According to Cindy Downing, who owns the center along with her sister, Kelly Clark, Clark received a call late Monday night from their security company stating that an alarm had been triggered.
Clark told the alarm company to let her check with Downing, who had been at the center earlier on Monday preparing for a tour with grant administrators scheduled for Tuesday.
“The gate was closed and locked when I left Monday,” said Downing.
According to Downing:
When Clark checked with the security company to see what sheriff’s deputies found, she was told that deputies could not enter the facility because of an incorrect passcode. When Clark gave them another passcode to try, the alarm company said that the deputies had left, stating the gate was closed and locked.
Downing said when she arrived at the center Tuesday morning ahead of the grant administrative committee, she found the place had been burglarized.
“It was gutted,” she said.
The door to the administrative area had been “rammed” and an air conditioning unit in the cafeteria had been pushed through, giving the perpetrators entry to the empty girls’ dorm.
Downing said their computer server system was gone, along with their telephone system. Security cameras had been covered with paint and the burglars used comforters from the girl’s dorm to pull items out. She said several computers were also missing and the security system damaged.

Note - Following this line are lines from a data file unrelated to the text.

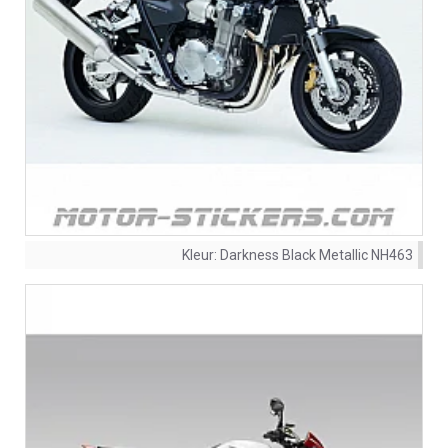
Kleur:
Darkness Black Metallic NH463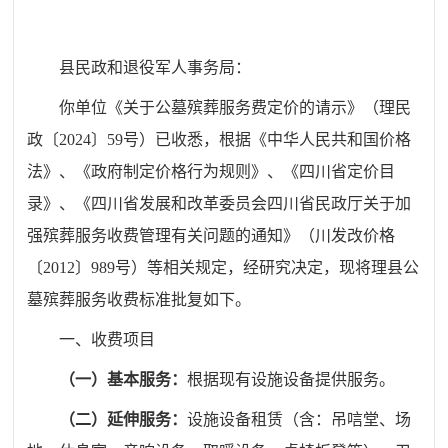
县民政和退役军人事务局：
你单位《关于公墓殡葬服务费定价的请示》（
理
民
政
〔20
24
〕
59号
）已收悉，根据《中华人民共和国价格
法》、《政府制定价格行为规则》、《四川省定价目
录》、《四川省发展和改革委员会四川省民政厅关于加
强殡葬服务收费管理有关问题的通知》（川发改价格
〔2012〕989号）等相关规定，经研究决定，现将理县公
墓殡葬服务收费标准批复如下。
一、收费项目
（一）基本服务：
根据现有设施设备提供服务。
（二）延伸服务：
设施设备租赁（含：吊唁堂、场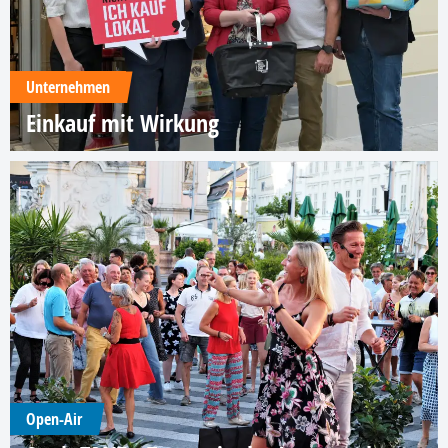
Unternehmen
Einkauf mit Wirkung
Open-Air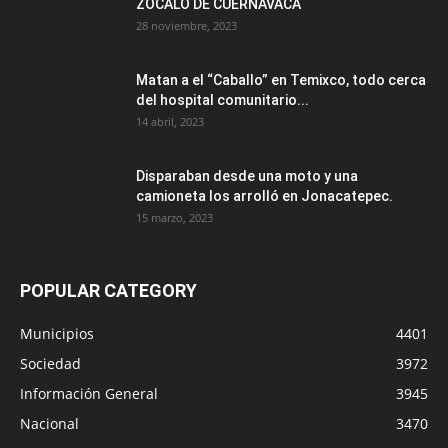
ZÓCALO DE CUERNAVACA
28 noviembre, 2023
Matan a el “Caballo” en Temixco, todo cerca
del hospital comunitario...
14 abril, 2023
Disparaban desde una moto y una
camioneta los arrolló en Jonacatepec.
15 marzo, 2023
POPULAR CATEGORY
Municipios
4401
Sociedad
3972
Información General
3945
Nacional
3470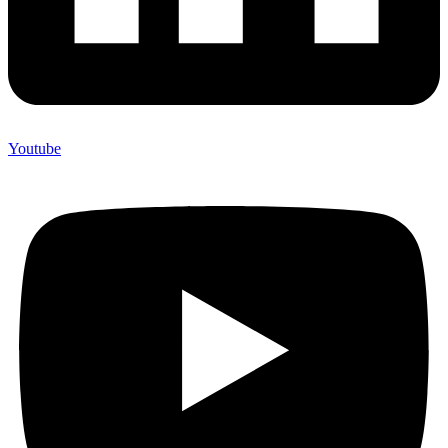
Youtube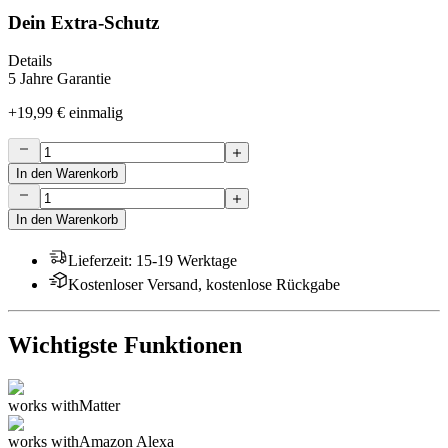
Dein Extra-Schutz
Details
5 Jahre Garantie
+
19,99 €
einmalig
In den Warenkorb
In den Warenkorb
Lieferzeit
:
15-19 Werktage
Kostenloser Versand, kostenlose Rückgabe
Wichtigste Funktionen
works with
Matter
works with
Amazon Alexa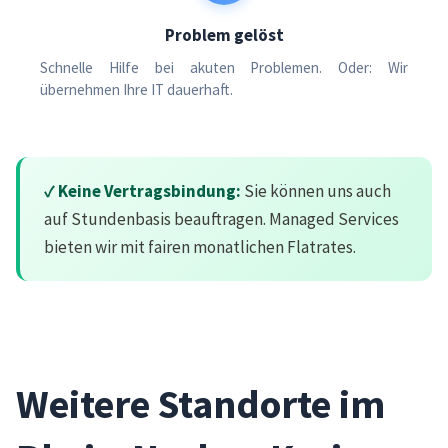
Problem gelöst
Schnelle Hilfe bei akuten Problemen. Oder: Wir
übernehmen Ihre IT dauerhaft.
✓ Keine Vertragsbindung:
Sie können uns auch
auf Stundenbasis beauftragen. Managed Services
bieten wir mit fairen monatlichen Flatrates.
Weitere Standorte im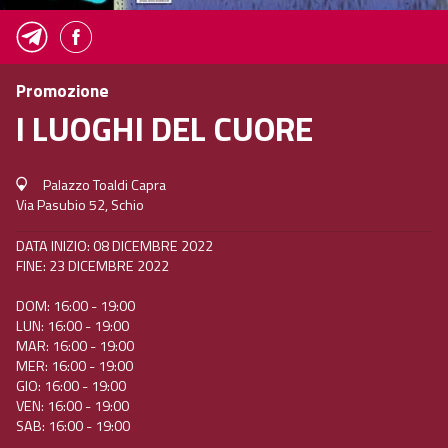
Promozione
I LUOGHI DEL CUORE
Palazzo Toaldi Capra
Via Pasubio 52, Schio
DATA INIZIO: 08 DICEMBRE 2022
FINE: 23 DICEMBRE 2022
DOM: 16:00 - 19:00
LUN: 16:00 - 19:00
MAR: 16:00 - 19:00
MER: 16:00 - 19:00
GIO: 16:00 - 19:00
VEN: 16:00 - 19:00
SAB: 16:00 - 19:00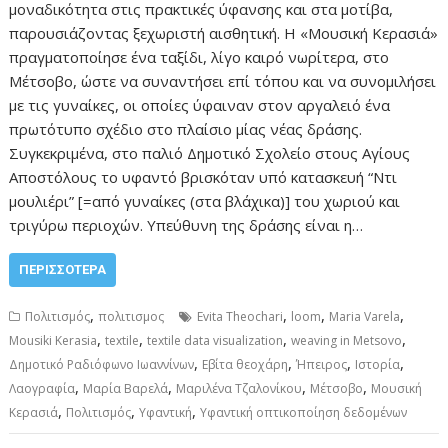
μοναδικότητα στις πρακτικές ύφανσης και στα μοτίβα,
παρουσιάζοντας ξεχωριστή αισθητική. Η «Μουσική Κερασιά»
πραγματοποίησε ένα ταξίδι, λίγο καιρό νωρίτερα, στο
Μέτσοβο, ώστε να συναντήσει επί τόπου και να συνομιλήσει
με τις γυναίκες, οι οποίες ύφαιναν στον αργαλειό ένα
πρωτότυπο σχέδιο στο πλαίσιο μίας νέας δράσης.
Συγκεκριμένα, στο παλιό Δημοτικό Σχολείο στους Αγίους
Αποστόλους το υφαντό βρισκόταν υπό κατασκευή “Ντι
μουλιέρι” [=από γυναίκες (στα βλάχικα)] του χωριού και
τριγύρω περιοχών. Υπεύθυνη της δράσης είναι η…
ΠΕΡΙΣΣΌΤΕΡΑ
,
,
,
,
Πολιτισμός
πολιτισμος
Evita Theochari
loom
Maria Varela
,
,
,
,
Mousiki Kerasia
textile
textile data visualization
weaving in Metsovo
,
,
,
,
Δημοτικό Ραδιόφωνο Ιωαννίνων
Εβίτα θεοχάρη
Ήπειρος
Ιστορία
,
,
,
,
Λαογραφία
Μαρία Βαρελά
Μαριλένα Τζαλονίκου
Μέτσοβο
Μουσική
,
,
,
Κερασιά
Πολιτισμός
Υφαντική
Υφαντική οπτικοποίηση δεδομένων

She called 911 and deputies responded to the call at 9:12 a.m. on Tuesday, June 7.
“It was 20 minutes before the committee arrived,” she said. “They showed up just as the deputies were putting up crime scene tape. It was very unnerving for them.”
Unnerving for Downing though, is the unanswered question of whether the deputies could have stopped the crime if they had waited on the passcode.
Downing Clark was founded in 2006 to house emotionally and behaviorally disturbed girls. The center is currently eyeing a lawsuit against the county and specifically the Gordon County Sheriff’s Office after an incident in January 2010 when deputies responded a disturbance call and arrested 20 girls on charges of rioting, criminal damage to property and assaulting officers. The center lost its license but the ruling was overturned when another judge decided the “chaos” ensued after deputies arrived and ordered DCC staff not to intervene.
The center hired a company to help re-brand its image after the incident, leading them to change their focus to commercially sexually exploited girls.
“Georgia is one of the top states to have this problem,” said Downing. “Between 7,000 and 14,000 men are in Atlanta every weekend paying for sex with underage girls. It’s not immigrant girls, either, it’s American girls.”
The investigation has been turned over to GBI.
Greg Ramey, the Assistant Special Agent in Charge of the GBI’s Calhoun office, said they are hoping to recover something from the damaged security feed this week.
Downing Clark was founded in 2006 to house emotionally and behaviorally disturbed girls prior to the loss of license after the incident earlier this year. At the time of the incident, the center employed 72 people and housed 42 girls.